Tuesday, 19 March 2013


At St Martins House this evening for a seminar accompanying the display of winners and finalists of the national photographic competition, Faith Through a Lens.

The seminar, entitled Seeing is Believing: Exposing Themes for Dialogue, is led by Revd Canon Dr John Hall, Director of St Philip's Centre for Study and Engagement in a Multi-Faith Society, which is hosting the Faith Through a Lens exhibition (under the title Faith in the Community) for a week here in Leicester.

John walks the group around the exhibition, leading and encouraging discussion and reflection on the twelve photographs in turn and how each of them fits into the three themes of the competition: Moments of Faith; Community Spirit Against the Odds; and A Year of Service.

John explains that this is the third in a series of touring exhibitions that St Philip’s Centre has put on in 2012-13 (one per academic term). The previous two were Religious Tolerance - Islam in the Sultanate of Oman (July 2012) and Multi Faith Spaces (October 2012). The Centre hopes to make this a regular part of its public programme.

In the photo above, Revd Canon Dr John Hall and Maureen Hebblewhite (Centre Manager at St Philip's) are shown with the overall winner of Faith Through a Lens Photography Exhibition 2012, “Brothers in Arms” by Paul Tiller.

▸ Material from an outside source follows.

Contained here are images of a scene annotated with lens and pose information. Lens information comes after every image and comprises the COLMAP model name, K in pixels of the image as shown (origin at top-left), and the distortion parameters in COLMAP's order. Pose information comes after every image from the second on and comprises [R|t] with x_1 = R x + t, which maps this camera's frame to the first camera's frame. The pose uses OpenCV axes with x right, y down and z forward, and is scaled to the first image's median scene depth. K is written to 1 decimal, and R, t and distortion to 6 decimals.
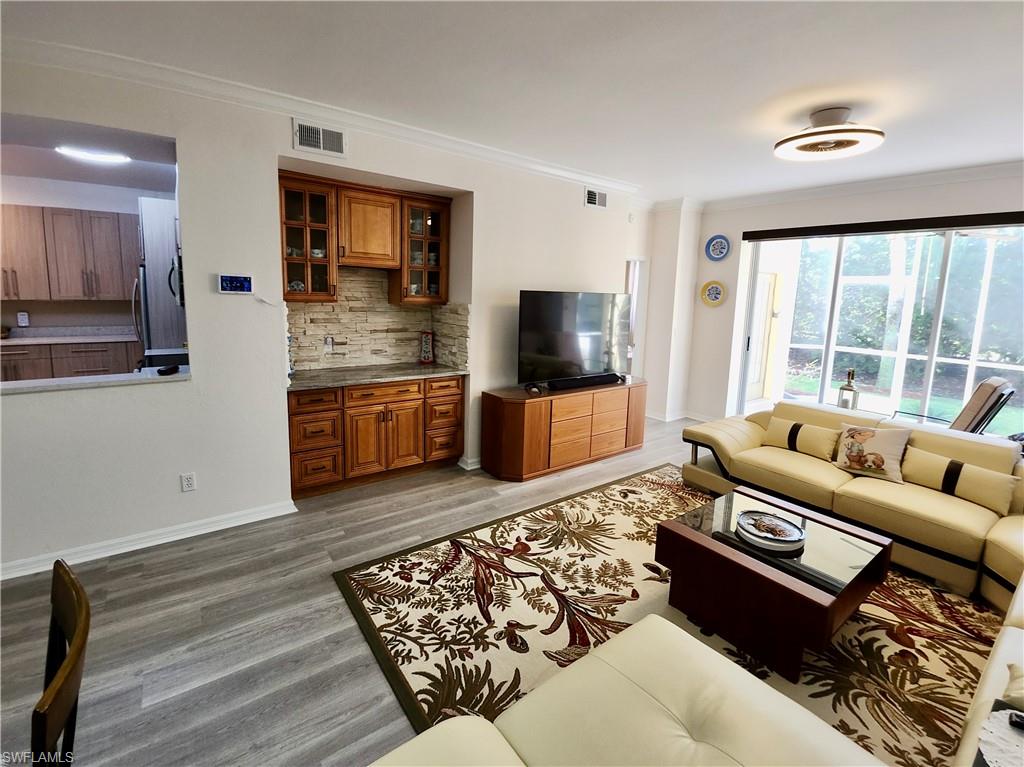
lens RADIAL K [[444.0, 0, 501.1], [0, 444.0, 377.6], [0, 0, 1]] dist [-0.014089, -0.002004]
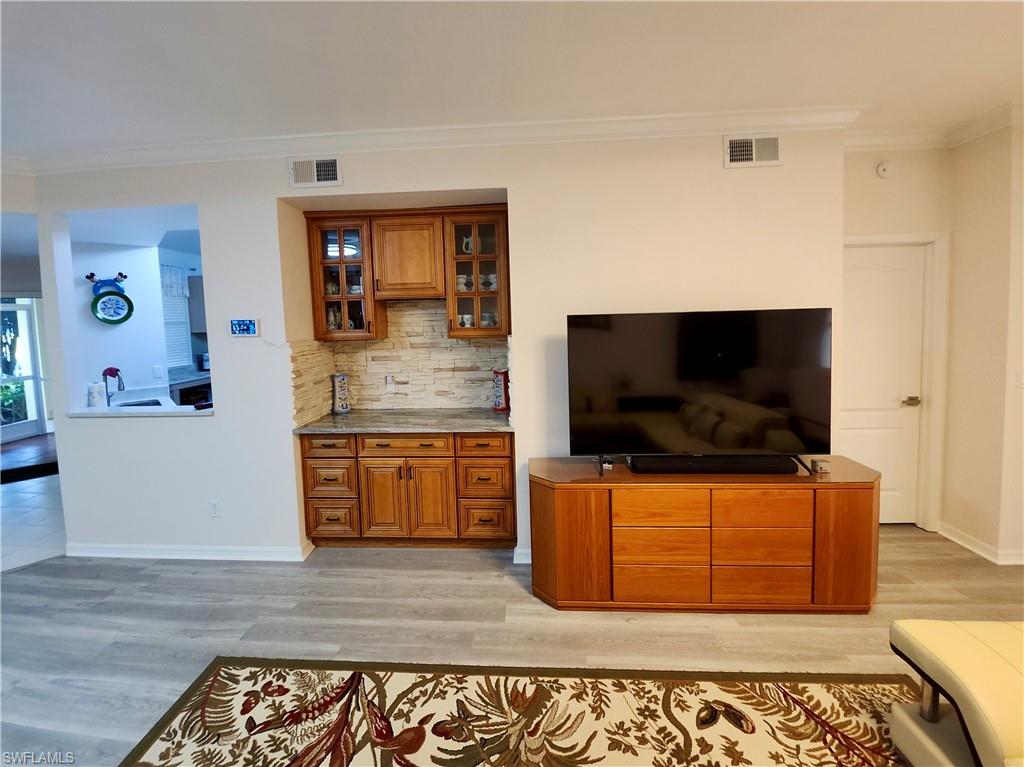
lens RADIAL K [[444.0, 0, 484.6], [0, 444.0, 366.0], [0, 0, 1]] dist [-0.014089, -0.002004]
pose [[0.768034, 0.015653, -0.640218, 0.440100], [-0.069220, 0.995873, -0.058691, -0.085110], [0.636657, 0.089393, 0.765948, 0.491331]]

I'll pick out a couple of the photos we looked at and talked about this evening.

by Ronnie Bindra

This photo was taken at the National Bahá'í Centre in Knightsbridge during Ayyám-i-Há, a short period that precedes the Bahá'í period of fasting every March. During Ayyám-i-Há, acts of charity, generosity and hospitality are emphasised. In this photo, people of many faiths and traditions are collecting toiletries to distribute to vulnerably homed people as part of a Year of Service project. I spoke about Ayyám-i-Há to the group this evening - and the Fast that follows it and Naw-Rúz that brings the Fast to an end. Perfect timing too, as we were looking at this photo if not right on sunset, as close to it as makes no difference. So I said that it was Bahá'í New Year right now. Everyone was very nice and wished me Happy New Year. Except I realised soon after that I was a day early! I didn't own up though; didn't want to be a buzzkill!

Helping Hands
by Bobbie Cook

This one gave me pause for thought. When I was younger, I hoped I would be the guy on the left, lending a helping hand. Nowadays, I begin to hope that when I'm the guy on the right, someone else will be there to lend me a helping hand!

As I do at the end of all my blog posts referring to St Martins House, I refer any reader wondering about the omission of the possessive apostrophe from the building's name to a letter from Rev. Peter Hobson, Director of St Martins House, published in the Leicester Mercury, 29 March 2011.